DERRIÈRE LE COMIC-BOOK, DEUX ARTISTES 

JOE KELLY 
Auteur du roman graphique et scénariste du film 

Formé à la prestigieuse NYU où il enseigne aujourd'hui l'animation et l'écriture de Comics, Joe Kelly est vite repéré par Marvel où il se fait connaître dès la fin des années 90 sur Deadpool, Uncanny X-Men et d'autres titres majeurs de la Maison des idées. Après un rapide détour par la concurrence et DC Comics, Joe Kelly comprend vite l'intérêt de développer des titres creator-owned, à l'image de Steampunk qu'il réalise avec le légendaire Chris Bachalo pour les besoins de Wildstorm. Il deviendra ensuite un des pionniers du modèle économique d'Image Comics avec I Kill Giants, son titre le plus personnel et son plus gros succès critique en Bande Dessinée à ce jour. Par ailleurs, Joe Kelly reste aujourd'hui encore une des valeurs sûres de l'animation, lui qui a notamment créé le phénomène Ben 10. 
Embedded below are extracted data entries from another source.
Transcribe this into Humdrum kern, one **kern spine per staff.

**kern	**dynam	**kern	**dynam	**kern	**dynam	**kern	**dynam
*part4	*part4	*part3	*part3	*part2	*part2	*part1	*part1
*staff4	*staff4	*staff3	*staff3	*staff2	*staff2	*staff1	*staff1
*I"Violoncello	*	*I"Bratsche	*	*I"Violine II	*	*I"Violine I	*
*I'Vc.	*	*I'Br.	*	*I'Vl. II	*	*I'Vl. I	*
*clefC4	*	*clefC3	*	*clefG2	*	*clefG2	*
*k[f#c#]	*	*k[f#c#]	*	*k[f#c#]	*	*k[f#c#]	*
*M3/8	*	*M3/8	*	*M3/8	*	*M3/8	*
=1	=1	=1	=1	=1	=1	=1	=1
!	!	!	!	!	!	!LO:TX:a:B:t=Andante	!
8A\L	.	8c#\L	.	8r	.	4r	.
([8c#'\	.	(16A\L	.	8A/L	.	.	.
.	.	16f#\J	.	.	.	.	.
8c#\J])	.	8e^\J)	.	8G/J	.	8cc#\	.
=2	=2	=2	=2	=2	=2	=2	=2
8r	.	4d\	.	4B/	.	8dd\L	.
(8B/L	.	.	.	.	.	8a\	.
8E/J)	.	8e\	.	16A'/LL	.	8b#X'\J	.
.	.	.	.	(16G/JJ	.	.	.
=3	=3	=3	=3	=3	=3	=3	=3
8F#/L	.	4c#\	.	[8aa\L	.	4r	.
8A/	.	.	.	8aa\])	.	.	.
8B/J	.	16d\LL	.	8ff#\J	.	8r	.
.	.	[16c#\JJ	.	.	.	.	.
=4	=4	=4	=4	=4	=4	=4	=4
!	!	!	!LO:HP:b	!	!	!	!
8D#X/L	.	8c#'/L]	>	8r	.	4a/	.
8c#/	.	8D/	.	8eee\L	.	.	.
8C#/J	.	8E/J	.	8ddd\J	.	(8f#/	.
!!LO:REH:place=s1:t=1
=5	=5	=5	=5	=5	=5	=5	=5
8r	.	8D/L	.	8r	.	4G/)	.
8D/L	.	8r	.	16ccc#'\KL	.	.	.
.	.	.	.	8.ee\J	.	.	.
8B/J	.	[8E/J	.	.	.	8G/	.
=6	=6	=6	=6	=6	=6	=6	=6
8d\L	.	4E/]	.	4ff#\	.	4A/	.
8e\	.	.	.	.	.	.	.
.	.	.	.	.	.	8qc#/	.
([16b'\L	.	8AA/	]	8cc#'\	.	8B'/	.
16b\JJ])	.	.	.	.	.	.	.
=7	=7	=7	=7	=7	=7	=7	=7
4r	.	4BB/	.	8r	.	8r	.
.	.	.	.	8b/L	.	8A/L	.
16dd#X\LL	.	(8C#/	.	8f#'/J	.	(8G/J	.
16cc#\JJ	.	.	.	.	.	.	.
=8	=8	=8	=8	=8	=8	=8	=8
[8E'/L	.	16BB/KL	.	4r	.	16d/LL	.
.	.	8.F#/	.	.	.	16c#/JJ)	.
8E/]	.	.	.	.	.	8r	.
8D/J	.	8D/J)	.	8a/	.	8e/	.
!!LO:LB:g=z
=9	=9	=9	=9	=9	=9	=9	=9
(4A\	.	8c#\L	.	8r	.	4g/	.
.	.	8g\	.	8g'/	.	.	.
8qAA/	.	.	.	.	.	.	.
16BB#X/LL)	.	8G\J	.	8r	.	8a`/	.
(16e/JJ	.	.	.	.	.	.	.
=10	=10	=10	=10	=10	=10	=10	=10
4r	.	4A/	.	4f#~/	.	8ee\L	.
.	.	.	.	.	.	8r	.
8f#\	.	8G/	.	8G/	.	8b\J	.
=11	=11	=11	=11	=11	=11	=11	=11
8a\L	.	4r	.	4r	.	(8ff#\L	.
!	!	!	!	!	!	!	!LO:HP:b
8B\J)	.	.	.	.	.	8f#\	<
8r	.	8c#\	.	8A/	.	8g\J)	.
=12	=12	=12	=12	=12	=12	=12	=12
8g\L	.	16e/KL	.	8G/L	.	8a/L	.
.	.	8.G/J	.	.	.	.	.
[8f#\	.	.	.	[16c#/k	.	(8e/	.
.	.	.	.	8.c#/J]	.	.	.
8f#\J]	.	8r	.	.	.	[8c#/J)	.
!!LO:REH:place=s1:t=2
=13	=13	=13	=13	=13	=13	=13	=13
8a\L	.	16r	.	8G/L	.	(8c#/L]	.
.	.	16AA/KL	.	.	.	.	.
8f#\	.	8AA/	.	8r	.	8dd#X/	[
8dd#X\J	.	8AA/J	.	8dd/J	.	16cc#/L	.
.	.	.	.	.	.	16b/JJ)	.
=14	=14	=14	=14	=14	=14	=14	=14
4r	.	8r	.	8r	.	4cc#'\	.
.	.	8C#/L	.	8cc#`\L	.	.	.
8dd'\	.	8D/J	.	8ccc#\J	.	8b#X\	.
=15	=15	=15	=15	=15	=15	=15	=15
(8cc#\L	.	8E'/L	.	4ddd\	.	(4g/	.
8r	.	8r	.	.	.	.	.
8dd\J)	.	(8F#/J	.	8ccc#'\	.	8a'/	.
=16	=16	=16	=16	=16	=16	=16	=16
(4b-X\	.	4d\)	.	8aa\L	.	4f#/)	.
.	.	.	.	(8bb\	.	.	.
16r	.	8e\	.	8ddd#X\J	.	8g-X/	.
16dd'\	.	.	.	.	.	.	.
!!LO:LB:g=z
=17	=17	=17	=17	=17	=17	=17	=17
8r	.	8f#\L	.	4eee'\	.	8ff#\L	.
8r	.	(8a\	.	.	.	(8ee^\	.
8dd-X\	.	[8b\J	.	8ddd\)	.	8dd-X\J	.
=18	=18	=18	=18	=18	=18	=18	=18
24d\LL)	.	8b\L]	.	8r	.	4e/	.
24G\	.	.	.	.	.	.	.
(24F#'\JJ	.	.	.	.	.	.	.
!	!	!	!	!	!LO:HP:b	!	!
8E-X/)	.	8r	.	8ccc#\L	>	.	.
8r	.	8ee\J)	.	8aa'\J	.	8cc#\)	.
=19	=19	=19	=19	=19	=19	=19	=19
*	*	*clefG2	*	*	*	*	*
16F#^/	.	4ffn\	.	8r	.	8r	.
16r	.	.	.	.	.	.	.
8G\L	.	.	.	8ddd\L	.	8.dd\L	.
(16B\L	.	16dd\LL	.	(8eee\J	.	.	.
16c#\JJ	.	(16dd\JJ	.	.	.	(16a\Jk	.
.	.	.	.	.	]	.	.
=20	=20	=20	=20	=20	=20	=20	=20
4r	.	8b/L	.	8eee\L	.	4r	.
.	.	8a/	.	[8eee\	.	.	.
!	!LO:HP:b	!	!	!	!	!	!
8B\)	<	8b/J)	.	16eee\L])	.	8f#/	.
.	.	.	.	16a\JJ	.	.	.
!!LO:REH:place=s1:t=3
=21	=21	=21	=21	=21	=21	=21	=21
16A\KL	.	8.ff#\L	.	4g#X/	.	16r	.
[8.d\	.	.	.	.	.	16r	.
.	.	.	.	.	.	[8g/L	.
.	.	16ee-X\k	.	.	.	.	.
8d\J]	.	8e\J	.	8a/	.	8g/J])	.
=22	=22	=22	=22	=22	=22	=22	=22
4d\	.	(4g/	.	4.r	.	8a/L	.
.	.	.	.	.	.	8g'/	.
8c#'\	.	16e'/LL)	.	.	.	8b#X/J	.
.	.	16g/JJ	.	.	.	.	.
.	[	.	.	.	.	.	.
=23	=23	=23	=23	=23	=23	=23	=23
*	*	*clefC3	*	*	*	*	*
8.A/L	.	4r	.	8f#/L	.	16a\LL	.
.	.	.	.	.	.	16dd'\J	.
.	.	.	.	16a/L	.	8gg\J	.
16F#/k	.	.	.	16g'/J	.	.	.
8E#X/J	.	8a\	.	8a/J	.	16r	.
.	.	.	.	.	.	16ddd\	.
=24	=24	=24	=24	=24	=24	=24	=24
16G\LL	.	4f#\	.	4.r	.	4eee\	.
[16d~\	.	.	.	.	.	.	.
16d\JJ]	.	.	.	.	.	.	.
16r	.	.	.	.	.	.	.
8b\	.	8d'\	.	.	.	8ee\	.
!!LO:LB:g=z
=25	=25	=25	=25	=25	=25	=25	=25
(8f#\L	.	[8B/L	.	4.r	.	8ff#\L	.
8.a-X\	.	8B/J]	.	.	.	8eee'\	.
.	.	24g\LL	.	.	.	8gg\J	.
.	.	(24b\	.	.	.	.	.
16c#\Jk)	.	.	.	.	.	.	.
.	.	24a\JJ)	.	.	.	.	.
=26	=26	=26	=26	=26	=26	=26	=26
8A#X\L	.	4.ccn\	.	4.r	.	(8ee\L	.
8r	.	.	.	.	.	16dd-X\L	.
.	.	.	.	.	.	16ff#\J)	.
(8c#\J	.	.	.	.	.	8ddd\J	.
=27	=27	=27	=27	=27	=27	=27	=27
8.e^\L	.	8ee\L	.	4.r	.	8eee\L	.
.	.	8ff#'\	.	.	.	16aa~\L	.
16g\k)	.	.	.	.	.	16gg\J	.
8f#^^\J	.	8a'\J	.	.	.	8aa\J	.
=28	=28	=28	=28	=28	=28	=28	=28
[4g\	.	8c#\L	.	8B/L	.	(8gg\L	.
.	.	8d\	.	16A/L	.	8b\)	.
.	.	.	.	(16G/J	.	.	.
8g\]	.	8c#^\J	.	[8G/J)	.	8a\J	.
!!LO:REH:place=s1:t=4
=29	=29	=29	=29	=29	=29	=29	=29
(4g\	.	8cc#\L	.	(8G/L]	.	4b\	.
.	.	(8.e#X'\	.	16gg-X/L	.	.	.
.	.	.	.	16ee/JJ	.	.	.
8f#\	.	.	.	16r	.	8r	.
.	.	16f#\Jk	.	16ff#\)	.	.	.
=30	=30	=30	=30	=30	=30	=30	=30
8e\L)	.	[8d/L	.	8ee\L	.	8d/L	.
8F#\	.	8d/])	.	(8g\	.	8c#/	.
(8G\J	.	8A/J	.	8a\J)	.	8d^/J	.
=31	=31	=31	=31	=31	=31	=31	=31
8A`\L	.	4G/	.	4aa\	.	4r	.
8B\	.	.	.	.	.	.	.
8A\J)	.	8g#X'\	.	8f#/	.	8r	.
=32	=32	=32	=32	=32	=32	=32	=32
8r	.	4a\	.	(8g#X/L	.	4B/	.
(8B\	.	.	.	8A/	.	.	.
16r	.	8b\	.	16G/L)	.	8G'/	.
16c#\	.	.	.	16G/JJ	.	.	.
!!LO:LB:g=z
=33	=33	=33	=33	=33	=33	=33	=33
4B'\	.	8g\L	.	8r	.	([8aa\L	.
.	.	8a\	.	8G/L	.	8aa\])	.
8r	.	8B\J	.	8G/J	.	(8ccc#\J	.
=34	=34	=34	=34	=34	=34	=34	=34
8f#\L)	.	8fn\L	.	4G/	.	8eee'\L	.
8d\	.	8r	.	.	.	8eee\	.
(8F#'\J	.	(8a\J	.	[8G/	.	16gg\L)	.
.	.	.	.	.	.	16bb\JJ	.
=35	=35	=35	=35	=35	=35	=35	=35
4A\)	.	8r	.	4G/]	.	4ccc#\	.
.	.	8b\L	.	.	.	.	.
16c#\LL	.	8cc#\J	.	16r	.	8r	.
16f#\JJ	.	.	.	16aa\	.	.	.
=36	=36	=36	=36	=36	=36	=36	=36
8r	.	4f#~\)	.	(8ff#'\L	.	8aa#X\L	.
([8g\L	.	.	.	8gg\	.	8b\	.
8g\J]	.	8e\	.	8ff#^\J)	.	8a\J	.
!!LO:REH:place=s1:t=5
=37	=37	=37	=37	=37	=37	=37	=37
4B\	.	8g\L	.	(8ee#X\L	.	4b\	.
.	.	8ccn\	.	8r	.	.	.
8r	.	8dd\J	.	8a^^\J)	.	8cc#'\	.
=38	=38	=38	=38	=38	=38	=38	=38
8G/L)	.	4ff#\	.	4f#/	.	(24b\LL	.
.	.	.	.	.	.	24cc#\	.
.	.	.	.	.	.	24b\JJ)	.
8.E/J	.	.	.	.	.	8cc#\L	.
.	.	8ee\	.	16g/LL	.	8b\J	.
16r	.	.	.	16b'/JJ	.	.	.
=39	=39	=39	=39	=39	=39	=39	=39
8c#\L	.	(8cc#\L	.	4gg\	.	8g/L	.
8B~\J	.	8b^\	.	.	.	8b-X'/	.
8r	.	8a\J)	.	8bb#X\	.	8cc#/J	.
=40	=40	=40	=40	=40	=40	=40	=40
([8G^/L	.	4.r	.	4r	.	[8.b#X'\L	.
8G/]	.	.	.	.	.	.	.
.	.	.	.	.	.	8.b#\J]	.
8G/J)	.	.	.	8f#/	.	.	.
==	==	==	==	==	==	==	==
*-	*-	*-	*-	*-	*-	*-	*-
Il vit toujours à New York avec ses proches et sa famille. 

J.M. KEN NIIMURA 
Dessinateur du roman graphique 

Preuve vivante que la culture est désormais globalisée, Ken Niimura est aujourd'hui basé à Tokyo après avoir fait ses études à Madrid et à l'académie des beaux-arts de Bruxelles, lui qui a ensuite travaillé pour le marché américain. 

Véritable caméléon du bout de son crayon, le dessinateur est surtout connu pour I Kill Giants mais peut compter sur deux autres cartons d'édition au Japon, avec Umami, une superbe histoire gastrono-aventureuse et Henshin, une compilation d'histoires courtes qui lui a valu une réputation d'artiste singulier, capable de travailler pour les trois marchés majeurs de la BD.